[RECORDS SUPPLIED — start]
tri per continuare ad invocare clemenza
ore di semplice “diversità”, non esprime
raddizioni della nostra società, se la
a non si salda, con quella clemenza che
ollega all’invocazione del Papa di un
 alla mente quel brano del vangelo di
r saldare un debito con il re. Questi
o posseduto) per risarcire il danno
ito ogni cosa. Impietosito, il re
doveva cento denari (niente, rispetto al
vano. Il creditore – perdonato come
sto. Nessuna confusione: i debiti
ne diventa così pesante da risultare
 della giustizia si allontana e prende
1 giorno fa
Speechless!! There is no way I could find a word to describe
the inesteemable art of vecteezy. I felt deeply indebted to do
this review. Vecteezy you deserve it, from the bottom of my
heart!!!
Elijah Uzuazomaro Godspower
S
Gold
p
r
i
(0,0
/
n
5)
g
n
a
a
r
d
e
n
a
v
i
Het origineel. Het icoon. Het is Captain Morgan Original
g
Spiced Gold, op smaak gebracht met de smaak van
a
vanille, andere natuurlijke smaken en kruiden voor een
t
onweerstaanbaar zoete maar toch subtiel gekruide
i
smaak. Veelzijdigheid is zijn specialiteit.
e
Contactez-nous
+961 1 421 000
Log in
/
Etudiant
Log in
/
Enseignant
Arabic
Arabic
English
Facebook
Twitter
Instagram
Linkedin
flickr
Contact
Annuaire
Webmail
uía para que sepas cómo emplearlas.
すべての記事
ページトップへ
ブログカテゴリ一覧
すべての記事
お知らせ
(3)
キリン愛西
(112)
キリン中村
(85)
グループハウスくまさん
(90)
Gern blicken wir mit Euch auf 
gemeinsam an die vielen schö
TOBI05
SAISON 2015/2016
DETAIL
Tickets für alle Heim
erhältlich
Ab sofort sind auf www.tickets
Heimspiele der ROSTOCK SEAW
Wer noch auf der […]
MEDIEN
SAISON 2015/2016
[RECORDS SUPPLIED — finish]
■ INSTRUCTIONS FOR THE TASK
Tell how many lines of the listing above contain "della", giving the number alone.

■ ANSWER
2